Gritting lorries have been out in force overnight to make the main roads safe for drivers. But it's not just a case of throwing salt over the streets.
As a blanket of snow fell on eastern and southern England overnight, thousands of gritting lorries sprinkled the main roads with salt.
Their efforts meant traffic kept moving despite the severe weather conditions.
But how does gritting work?
Although it's called grit, what is used on the roads is actually rock salt, which lowers the freezing point of moisture on the road surface, so it stops ice forming and causes existing ice or snow to melt.
Timing is everything, says John Greenfield, highways manager at Harrow Council in north London, where 185 tonnes of salt have been laid since Thursday afternoon. The first coat was at 3pm, before the rush-hour, again at 9pm, then 1am and 5am.
"If you go too early, you waste it, because it lands on a dry road and is blown away by the displaced air as vehicles drive past.

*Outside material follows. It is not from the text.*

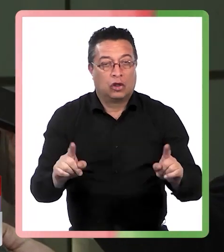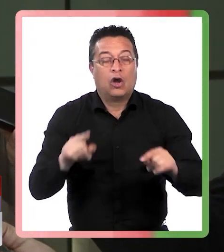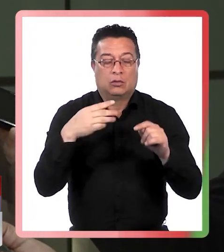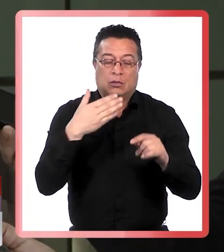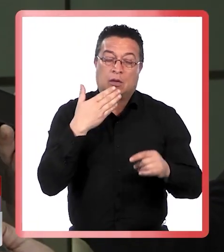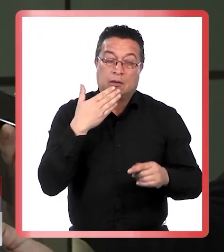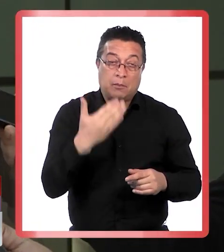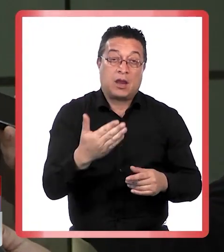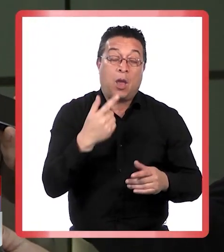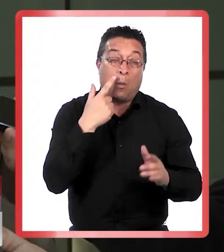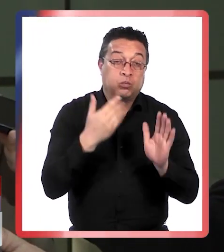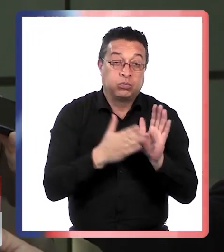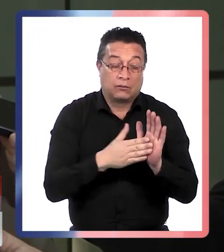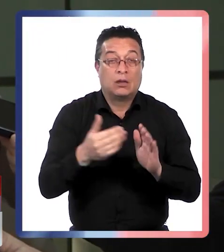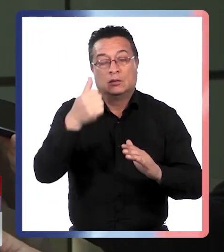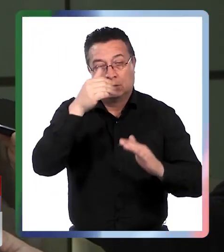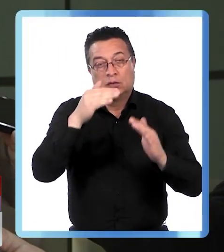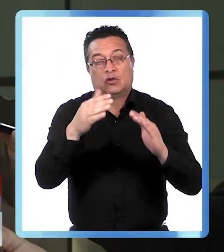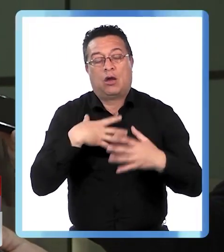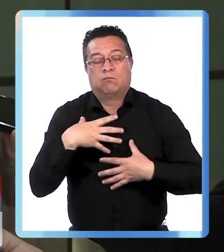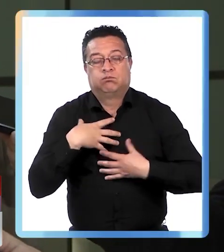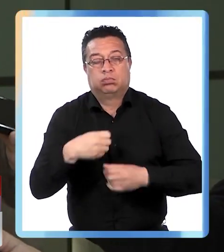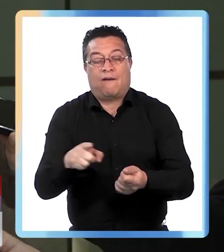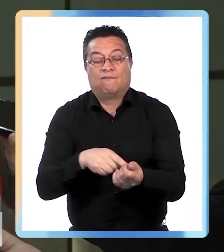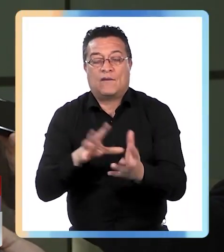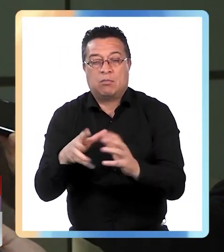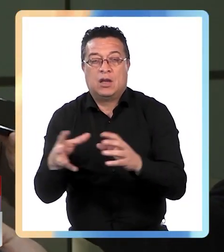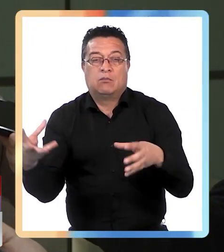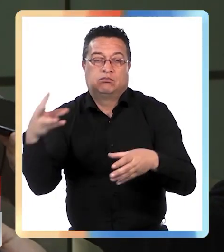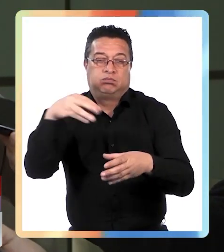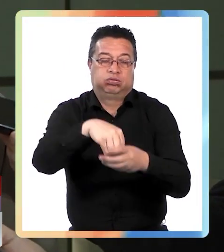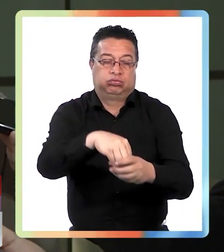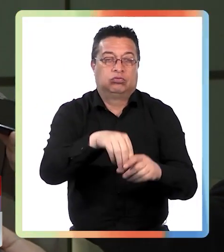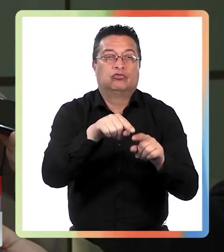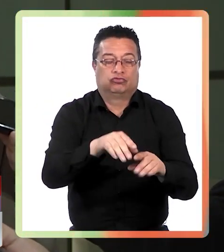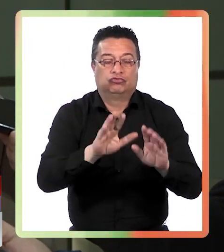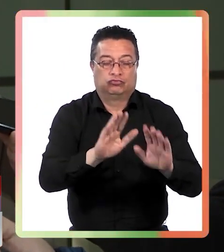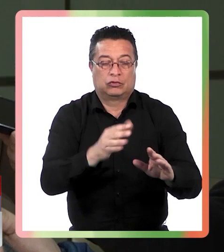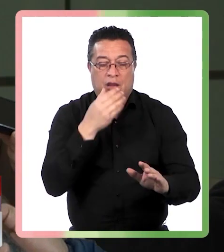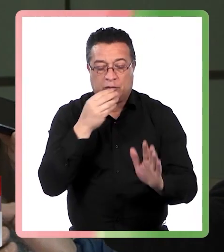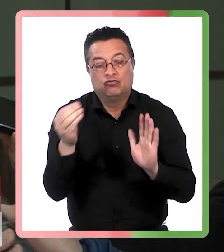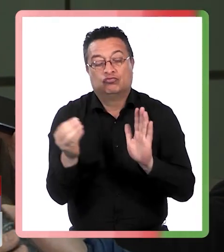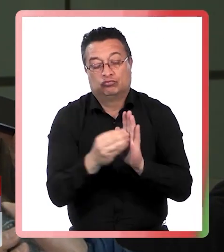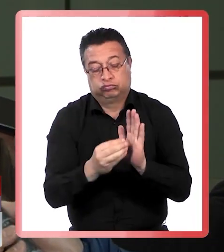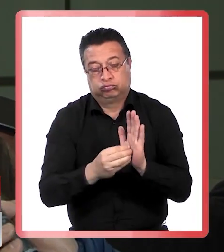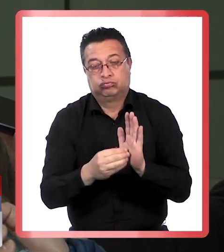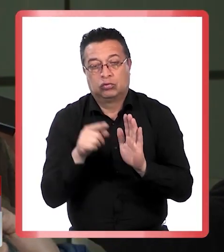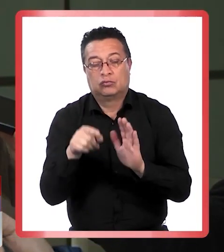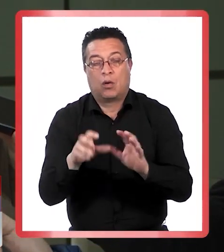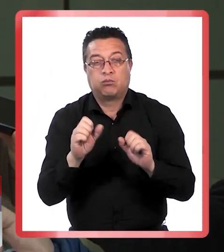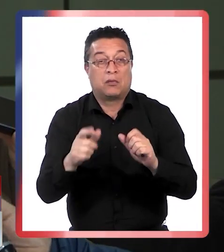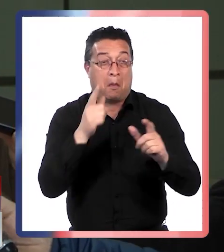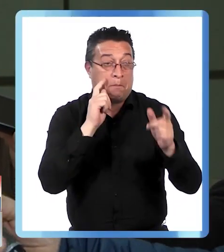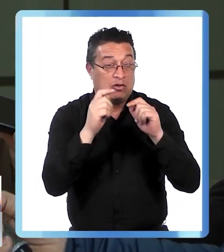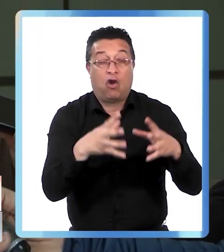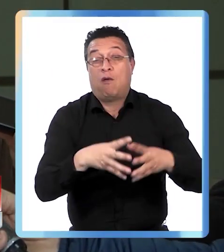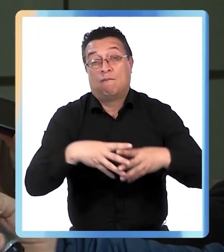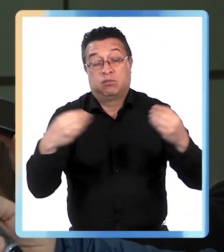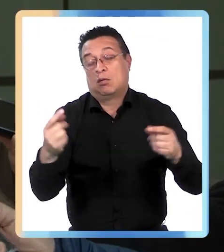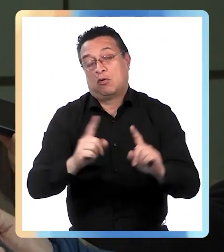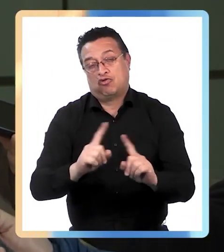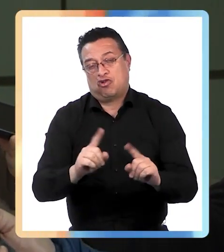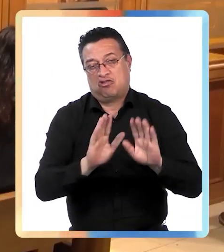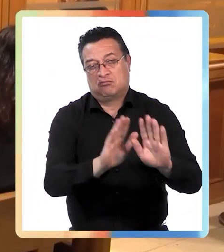social que daría cuenta del arraigo familiar principalmente que eso se refiere también y guarda relación con un eventual peligro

"Ideally it goes down on a damp surface and starts to stick, but if you are too late the surface is already frozen, which means drivers are on a dangerous surface and the salt has to work harder to be effective.
"And in London there is no point going out in the middle of rush-hour because if the traffic isn't moving then neither is the gritter."
Harrow's six gritting routes - its main roads used by public transport - are covered by its six vehicles in about 90 minutes, while footpaths and pavements are done by hand, by road-sweepers and cleaners.
Thursday's first coat prevented ice forming when the snow fell at about 6pm, averting a rush-hour freeze, says Mr Greenfield, who has worked right through the night. But it needed topping up several times.
"You can't rely on the same salt and expect it to work indefinitely. The laws of physics don't work like that. It gets diluted and diluted and diluted, to a point where it doesn't work any more and you have to top it up again."
The salt is sprayed out of the back of gritters, usually symmetrically along the width, although drivers can alter the width and the angle of delivery according to the kind of road and the conditions.
In a light frost, they might spread about 10g of salt per square metre, but in snow it could be as much as 40g because more melting is required.
One of the key problems with gritting is that a lack of traffic can make it less effective, says Mark Bryant of EFP Gritting, which works on commercial properties nationwide.
"The real frustration and difficulty with any gritting is that the salt goes down and it's hygroscopic which means that it attracts moisture and it only becomes activated when it's 'trafficked'. So when it's driven over and grinds down and mixes with the moisture it attracts from around it, it becomes brine, a salty water. That's what you're ideally striving for because when it's brine that is most effective.
"When you watch the motorway, they are putting down salt that's activated very quickly but where streets or properties sit idle all night or the occasional person walks on it, it's much harder to get the same result.
"But it's still effective because putting salt down will prevent big sheets of ice forming."
EFP usually uses pure salt, rather than rock salt, because companies don't want the brown gritty stuff coming into their buildings from the car parks or entrance paths.
So how do gritters know when to go out?
Ideally they do a first precautionary grit before the first snowfall, so they need to know when sub-zero temperatures have been forecast.
Air temperatures are irrelevant because there can be a few degrees Celsius difference between the road surface and air temperature.
Some councils have their own sensory devices on the road surfaces, and even GPS devices (see diagram below) to predict conditions.
But boroughs like Harrow use the Met Office, which has its own sensors and gives a four-hourly forecast.